◆ What the task asks
Could you format everything from the first line down to the line containing "suffer another disaster of this scale. One" as a Markdown table, with a Row column numbering each one and a Text column holding the line itself? Include only those lines and leave out any blank ones.

◆ Given data
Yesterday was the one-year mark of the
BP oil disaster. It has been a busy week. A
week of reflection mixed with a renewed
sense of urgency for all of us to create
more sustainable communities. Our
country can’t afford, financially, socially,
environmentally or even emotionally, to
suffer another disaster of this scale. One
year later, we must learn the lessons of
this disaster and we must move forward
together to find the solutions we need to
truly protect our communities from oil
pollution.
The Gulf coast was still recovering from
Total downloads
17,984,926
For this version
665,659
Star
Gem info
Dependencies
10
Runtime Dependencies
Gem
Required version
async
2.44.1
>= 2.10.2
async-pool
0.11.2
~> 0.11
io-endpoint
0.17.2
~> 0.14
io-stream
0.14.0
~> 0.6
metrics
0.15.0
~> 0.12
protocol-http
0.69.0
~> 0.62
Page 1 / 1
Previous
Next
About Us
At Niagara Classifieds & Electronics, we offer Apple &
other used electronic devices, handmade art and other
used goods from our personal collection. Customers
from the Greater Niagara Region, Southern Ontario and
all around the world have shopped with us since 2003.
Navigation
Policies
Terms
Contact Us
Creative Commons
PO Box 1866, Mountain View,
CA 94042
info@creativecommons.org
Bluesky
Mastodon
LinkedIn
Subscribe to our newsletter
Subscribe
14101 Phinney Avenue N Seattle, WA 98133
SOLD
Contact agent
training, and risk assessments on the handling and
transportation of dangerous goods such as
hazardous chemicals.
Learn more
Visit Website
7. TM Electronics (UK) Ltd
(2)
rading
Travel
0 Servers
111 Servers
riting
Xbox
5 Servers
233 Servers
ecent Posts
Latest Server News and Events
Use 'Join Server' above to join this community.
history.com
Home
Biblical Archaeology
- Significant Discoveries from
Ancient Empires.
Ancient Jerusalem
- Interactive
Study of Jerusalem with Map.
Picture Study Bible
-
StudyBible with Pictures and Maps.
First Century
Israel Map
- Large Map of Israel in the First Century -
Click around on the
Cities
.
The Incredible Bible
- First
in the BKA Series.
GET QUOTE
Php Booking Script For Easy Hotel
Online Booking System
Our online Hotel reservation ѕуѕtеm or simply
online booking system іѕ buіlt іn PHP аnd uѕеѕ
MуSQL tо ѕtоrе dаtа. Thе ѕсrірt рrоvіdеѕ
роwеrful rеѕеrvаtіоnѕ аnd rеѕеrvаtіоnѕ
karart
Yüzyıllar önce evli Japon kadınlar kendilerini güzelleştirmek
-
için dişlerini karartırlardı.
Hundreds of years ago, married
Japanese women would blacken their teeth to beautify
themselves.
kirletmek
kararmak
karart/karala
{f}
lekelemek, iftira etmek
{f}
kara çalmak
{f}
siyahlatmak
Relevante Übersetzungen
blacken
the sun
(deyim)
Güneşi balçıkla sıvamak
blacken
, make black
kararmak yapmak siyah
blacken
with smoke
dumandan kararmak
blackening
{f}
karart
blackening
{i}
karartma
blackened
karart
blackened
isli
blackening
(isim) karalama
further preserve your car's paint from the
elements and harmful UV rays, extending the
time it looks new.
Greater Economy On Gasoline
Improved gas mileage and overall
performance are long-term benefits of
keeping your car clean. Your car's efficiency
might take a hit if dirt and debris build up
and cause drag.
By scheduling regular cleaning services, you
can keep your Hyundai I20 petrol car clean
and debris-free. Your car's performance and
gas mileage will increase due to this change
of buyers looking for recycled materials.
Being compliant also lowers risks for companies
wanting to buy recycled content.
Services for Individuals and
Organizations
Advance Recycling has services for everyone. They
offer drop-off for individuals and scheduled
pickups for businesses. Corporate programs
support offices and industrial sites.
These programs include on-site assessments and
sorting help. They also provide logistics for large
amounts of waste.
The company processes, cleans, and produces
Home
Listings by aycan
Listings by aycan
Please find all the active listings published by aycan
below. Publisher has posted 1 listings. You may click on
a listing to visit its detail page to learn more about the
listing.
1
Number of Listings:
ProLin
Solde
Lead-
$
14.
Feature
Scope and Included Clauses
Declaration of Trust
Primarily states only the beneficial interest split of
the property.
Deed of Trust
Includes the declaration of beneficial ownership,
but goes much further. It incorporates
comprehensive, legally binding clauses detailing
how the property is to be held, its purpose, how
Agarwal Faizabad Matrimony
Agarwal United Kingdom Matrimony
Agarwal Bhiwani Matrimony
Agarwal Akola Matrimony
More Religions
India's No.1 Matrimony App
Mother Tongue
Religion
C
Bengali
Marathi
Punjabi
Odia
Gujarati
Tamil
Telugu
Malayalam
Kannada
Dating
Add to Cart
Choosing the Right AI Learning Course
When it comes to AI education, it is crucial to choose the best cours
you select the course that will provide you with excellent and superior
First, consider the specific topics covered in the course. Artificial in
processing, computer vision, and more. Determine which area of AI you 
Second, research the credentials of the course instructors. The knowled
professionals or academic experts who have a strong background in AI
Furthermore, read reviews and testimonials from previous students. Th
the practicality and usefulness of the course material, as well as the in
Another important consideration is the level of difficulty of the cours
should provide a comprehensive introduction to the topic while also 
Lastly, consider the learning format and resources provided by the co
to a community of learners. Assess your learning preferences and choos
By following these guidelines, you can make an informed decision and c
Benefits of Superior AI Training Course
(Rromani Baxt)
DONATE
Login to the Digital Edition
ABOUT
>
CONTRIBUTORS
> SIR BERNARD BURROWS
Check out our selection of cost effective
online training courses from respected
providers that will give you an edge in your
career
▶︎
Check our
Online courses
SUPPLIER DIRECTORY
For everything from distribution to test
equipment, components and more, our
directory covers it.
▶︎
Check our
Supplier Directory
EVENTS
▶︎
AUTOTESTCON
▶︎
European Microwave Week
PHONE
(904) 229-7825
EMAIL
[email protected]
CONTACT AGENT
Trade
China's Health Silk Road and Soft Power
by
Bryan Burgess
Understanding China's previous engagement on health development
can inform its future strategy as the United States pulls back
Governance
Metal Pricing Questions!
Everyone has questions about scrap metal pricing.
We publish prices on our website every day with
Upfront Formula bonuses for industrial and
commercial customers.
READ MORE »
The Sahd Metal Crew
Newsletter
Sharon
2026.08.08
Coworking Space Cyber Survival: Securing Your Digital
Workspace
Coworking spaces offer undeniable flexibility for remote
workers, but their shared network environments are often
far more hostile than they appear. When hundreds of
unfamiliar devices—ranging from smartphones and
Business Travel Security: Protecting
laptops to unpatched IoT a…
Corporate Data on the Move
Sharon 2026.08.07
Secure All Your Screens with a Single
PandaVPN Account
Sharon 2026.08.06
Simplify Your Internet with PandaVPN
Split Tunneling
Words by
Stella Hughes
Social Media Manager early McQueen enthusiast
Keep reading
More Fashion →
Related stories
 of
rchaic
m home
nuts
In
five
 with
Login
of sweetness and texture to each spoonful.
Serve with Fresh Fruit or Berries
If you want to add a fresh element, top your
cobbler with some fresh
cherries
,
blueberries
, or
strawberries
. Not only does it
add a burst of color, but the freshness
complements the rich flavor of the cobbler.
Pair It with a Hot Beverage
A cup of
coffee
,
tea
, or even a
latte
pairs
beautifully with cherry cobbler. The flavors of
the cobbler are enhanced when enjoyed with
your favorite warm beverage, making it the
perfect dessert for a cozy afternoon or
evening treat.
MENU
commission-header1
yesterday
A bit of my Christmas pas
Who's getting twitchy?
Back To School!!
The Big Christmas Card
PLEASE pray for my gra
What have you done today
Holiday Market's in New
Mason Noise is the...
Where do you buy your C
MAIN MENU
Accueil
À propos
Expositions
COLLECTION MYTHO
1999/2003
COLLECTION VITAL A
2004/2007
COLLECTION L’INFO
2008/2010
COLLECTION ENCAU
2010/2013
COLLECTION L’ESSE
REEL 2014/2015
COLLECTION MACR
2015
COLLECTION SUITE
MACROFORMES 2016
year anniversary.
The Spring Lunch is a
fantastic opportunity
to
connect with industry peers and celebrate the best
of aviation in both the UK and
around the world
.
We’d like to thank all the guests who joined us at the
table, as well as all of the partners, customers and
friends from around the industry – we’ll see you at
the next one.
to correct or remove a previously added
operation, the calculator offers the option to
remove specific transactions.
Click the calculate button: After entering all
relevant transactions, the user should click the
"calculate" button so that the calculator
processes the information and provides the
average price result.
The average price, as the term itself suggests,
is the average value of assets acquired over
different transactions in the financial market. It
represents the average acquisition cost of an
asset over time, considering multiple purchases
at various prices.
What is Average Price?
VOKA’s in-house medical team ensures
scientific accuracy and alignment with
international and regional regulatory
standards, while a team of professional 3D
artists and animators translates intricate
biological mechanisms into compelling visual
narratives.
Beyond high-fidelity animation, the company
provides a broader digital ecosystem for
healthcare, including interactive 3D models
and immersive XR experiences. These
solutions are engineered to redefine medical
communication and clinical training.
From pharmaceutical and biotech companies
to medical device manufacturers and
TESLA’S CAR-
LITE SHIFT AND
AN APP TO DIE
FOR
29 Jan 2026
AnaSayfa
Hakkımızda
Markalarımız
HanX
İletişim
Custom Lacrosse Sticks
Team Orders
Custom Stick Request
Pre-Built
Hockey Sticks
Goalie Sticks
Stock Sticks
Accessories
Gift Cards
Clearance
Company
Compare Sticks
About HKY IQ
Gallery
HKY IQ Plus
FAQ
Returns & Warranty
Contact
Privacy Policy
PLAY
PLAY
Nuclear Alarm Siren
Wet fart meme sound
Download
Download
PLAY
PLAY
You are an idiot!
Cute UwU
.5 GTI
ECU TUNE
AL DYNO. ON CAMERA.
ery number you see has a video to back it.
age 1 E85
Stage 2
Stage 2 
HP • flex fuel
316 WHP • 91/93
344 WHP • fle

◆ Finished exercise
| Row | Text |
|---|---|
| 1 | Yesterday was the one-year mark of the |
| 2 | BP oil disaster. It has been a busy week. A |
| 3 | week of reflection mixed with a renewed |
| 4 | sense of urgency for all of us to create |
| 5 | more sustainable communities. Our |
| 6 | country can’t afford, financially, socially, |
| 7 | environmentally or even emotionally, to |
| 8 | suffer another disaster of this scale. One |